The pictures are to be omitted when the entries are reproduced exactly.

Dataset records
######
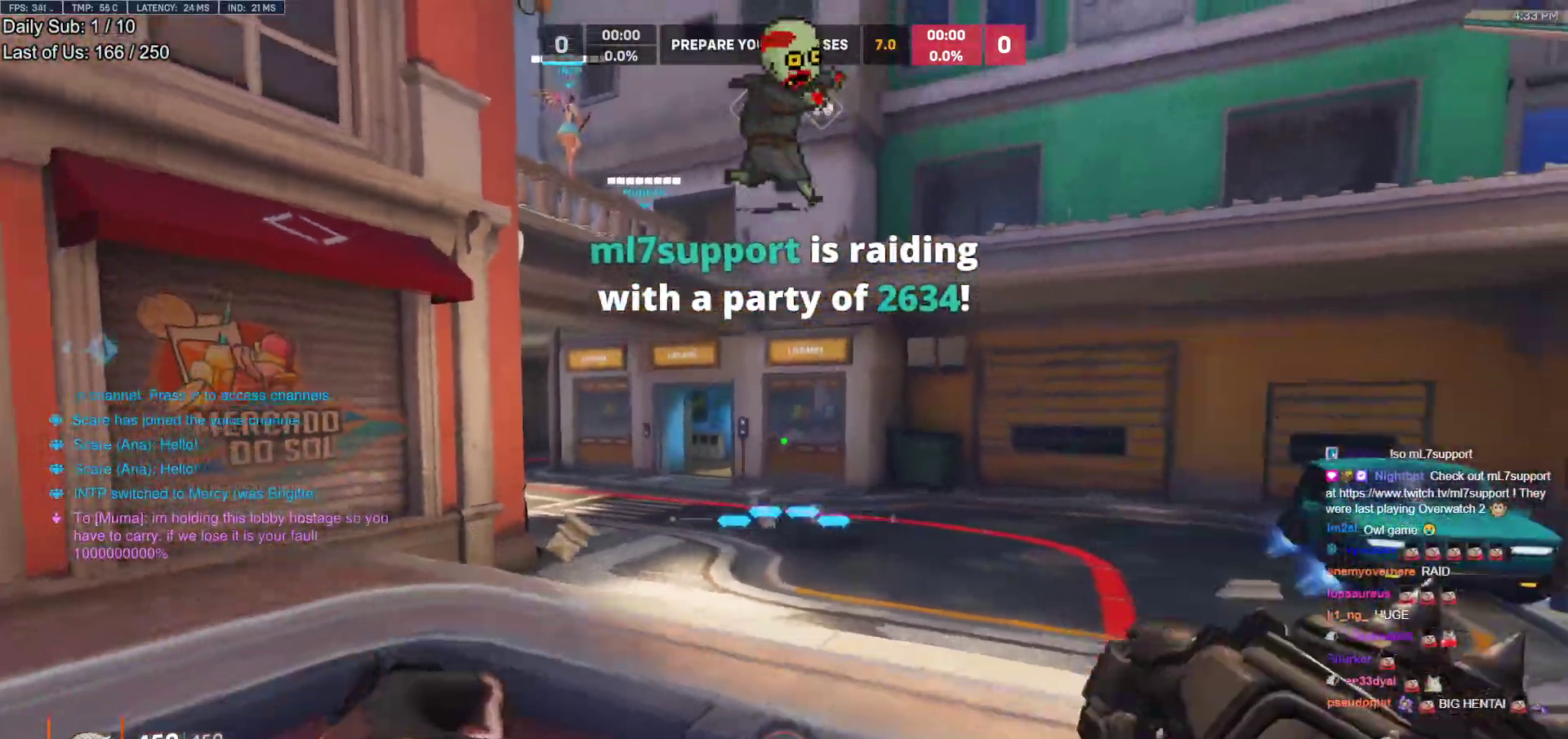
{"keys": ["d", "w"], "mouse": [], "events": [[50, "a", "up"], [50, "s", "up"], [133, "space", "down"], [367, "space", "up"], [417, "w", "down"]]}
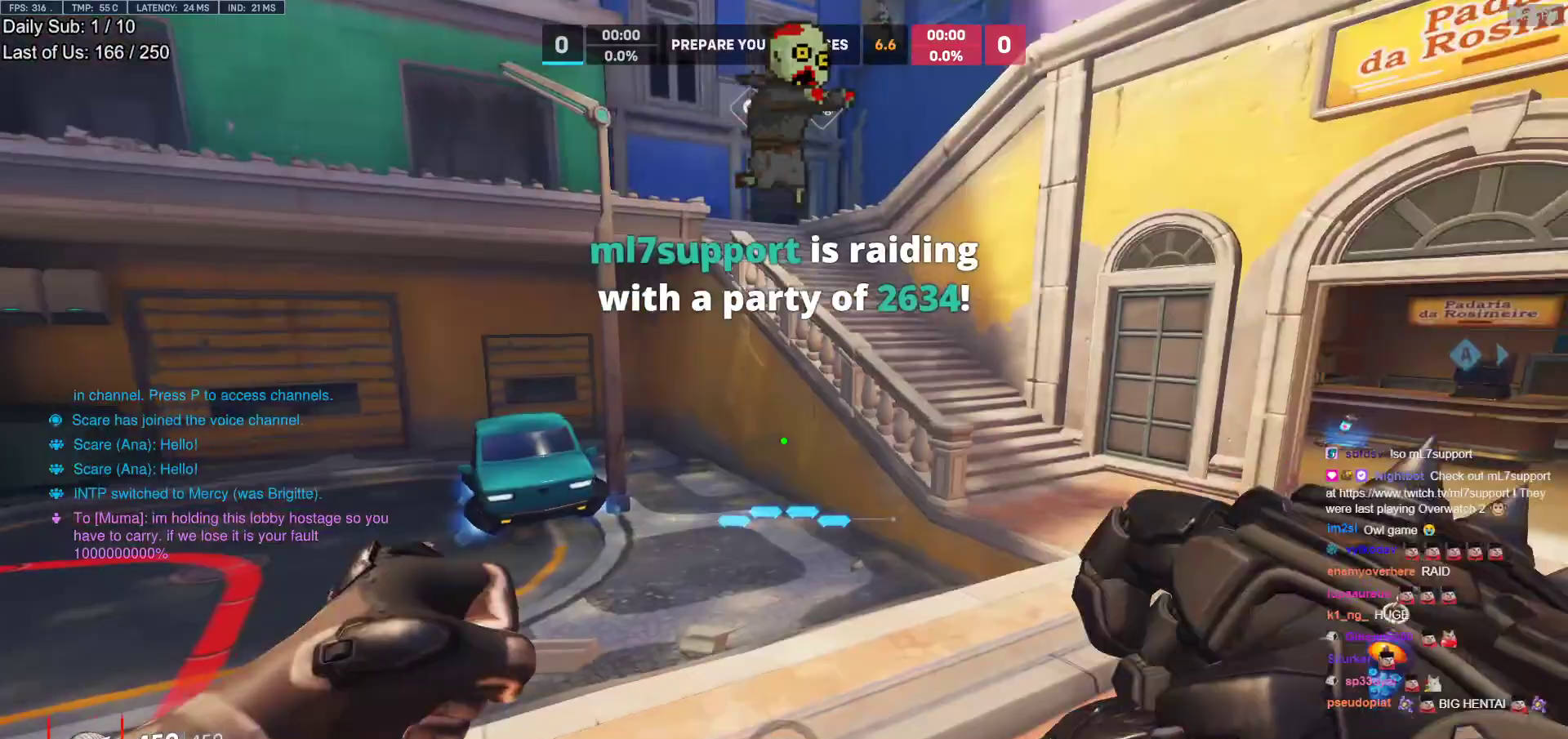
{"keys": ["w"], "mouse": [], "events": [[333, "space", "down"], [433, "d", "up"], [433, "space", "up"]]}
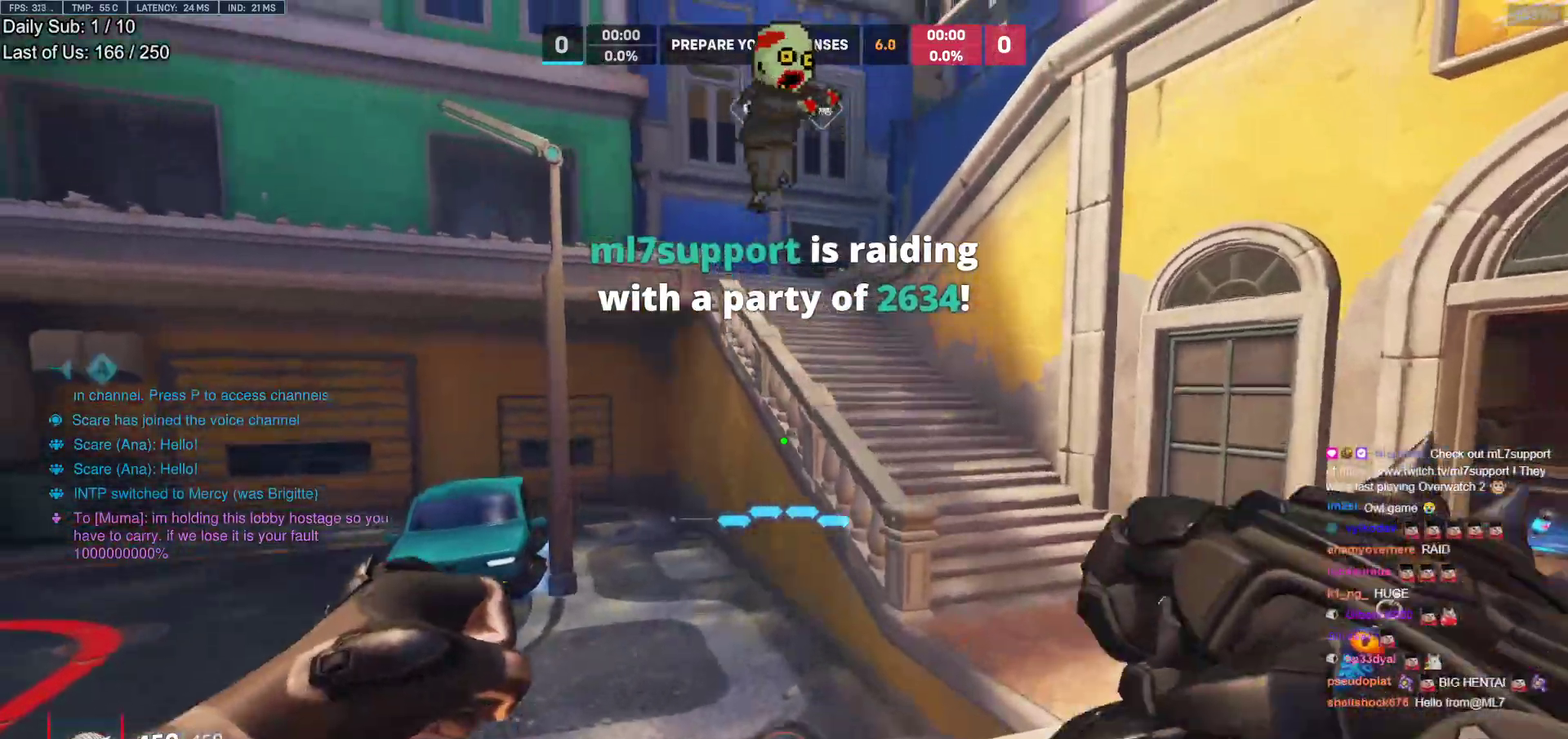
{"keys": ["a", "w"], "mouse": [], "events": [[217, "a", "down"]]}
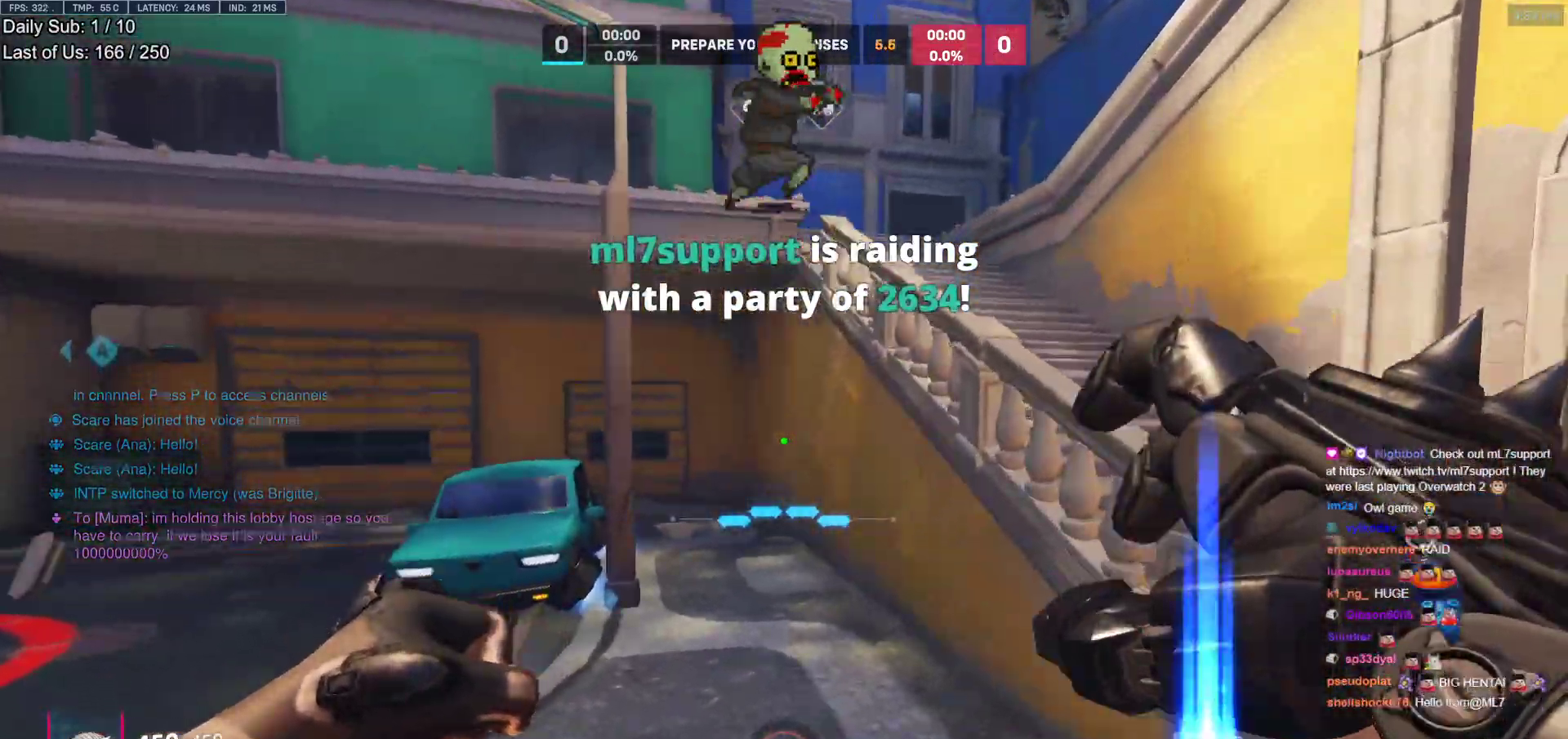
{"keys": ["d", "space", "w"], "mouse": [], "events": [[133, "a", "up"], [183, "d", "down"], [417, "space", "down"]]}
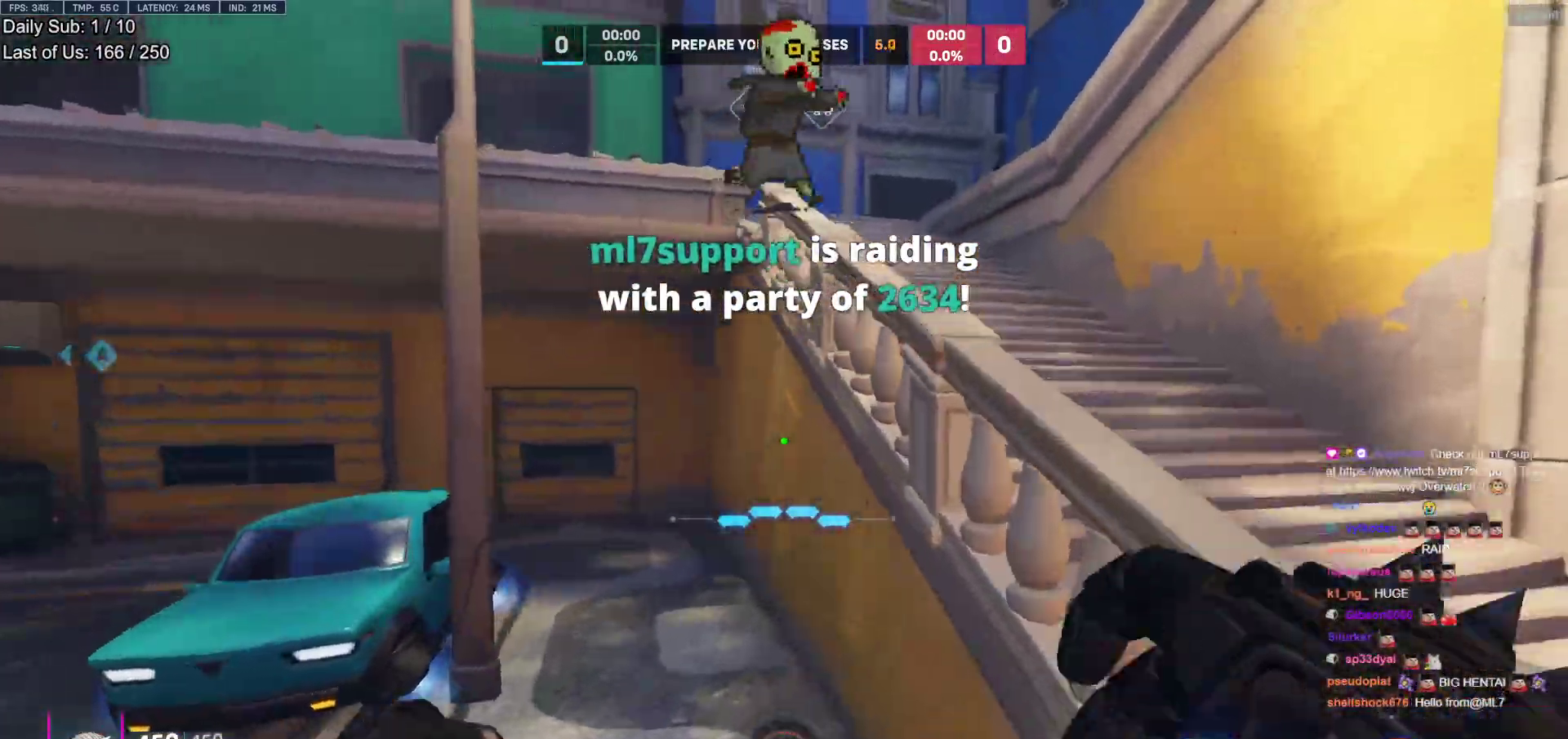
{"keys": ["w"], "mouse": [], "events": [[50, "space", "up"], [483, "d", "up"]]}
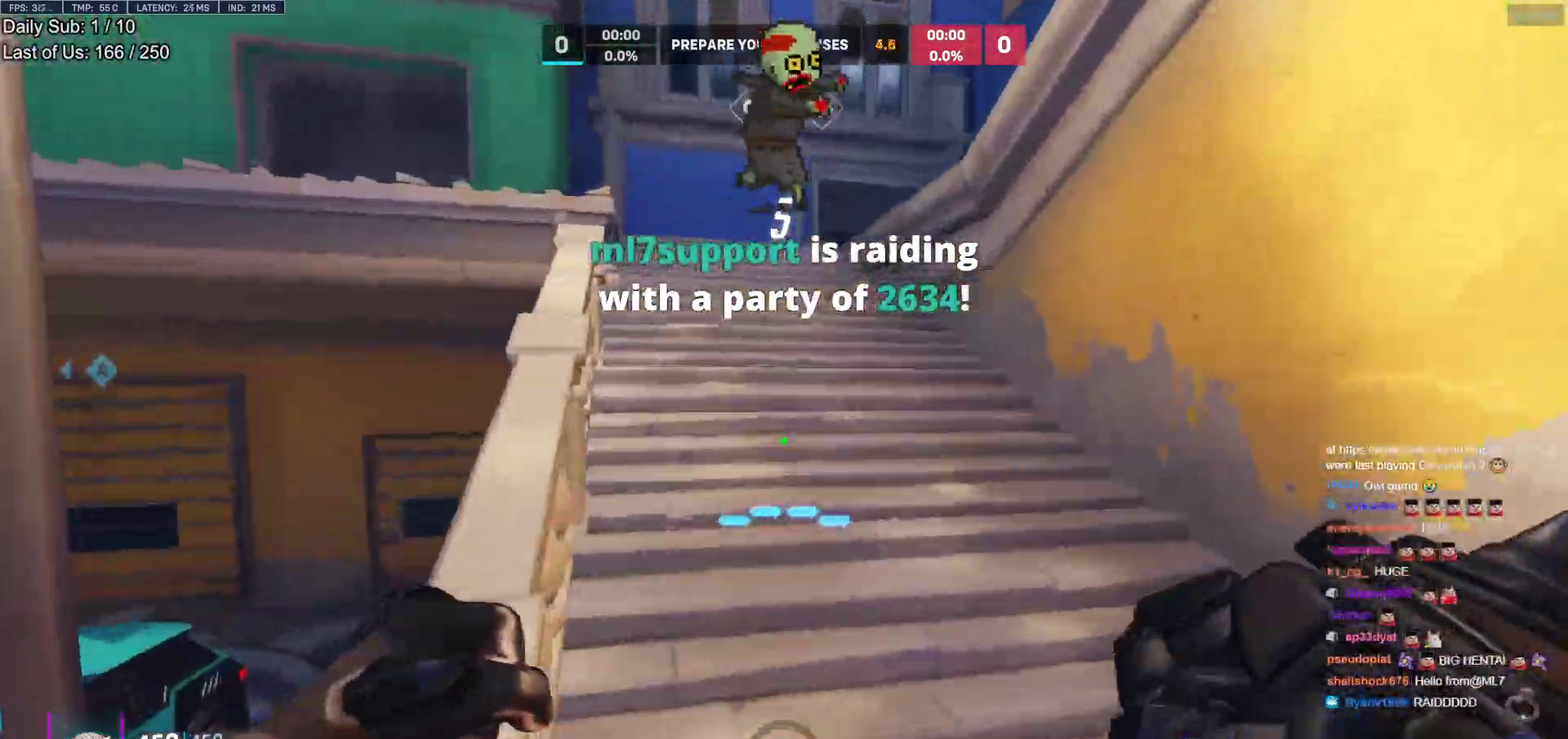
{"keys": ["space", "w"], "mouse": [], "events": [[500, "space", "down"]]}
######
- **Task output**:
{"keys": ["d", "w"], "mouse": [], "events": [[50, "a", "up"], [50, "s", "up"], [133, "space", "down"], [367, "space", "up"], [417, "w", "down"]]}
{"keys": ["w"], "mouse": [], "events": [[333, "space", "down"], [433, "d", "up"], [433, "space", "up"]]}
{"keys": ["a", "w"], "mouse": [], "events": [[217, "a", "down"]]}
{"keys": ["d", "space", "w"], "mouse": [], "events": [[133, "a", "up"], [183, "d", "down"], [417, "space", "down"]]}
{"keys": ["w"], "mouse": [], "events": [[50, "space", "up"], [483, "d", "up"]]}
{"keys": ["space", "w"], "mouse": [], "events": [[500, "space", "down"]]}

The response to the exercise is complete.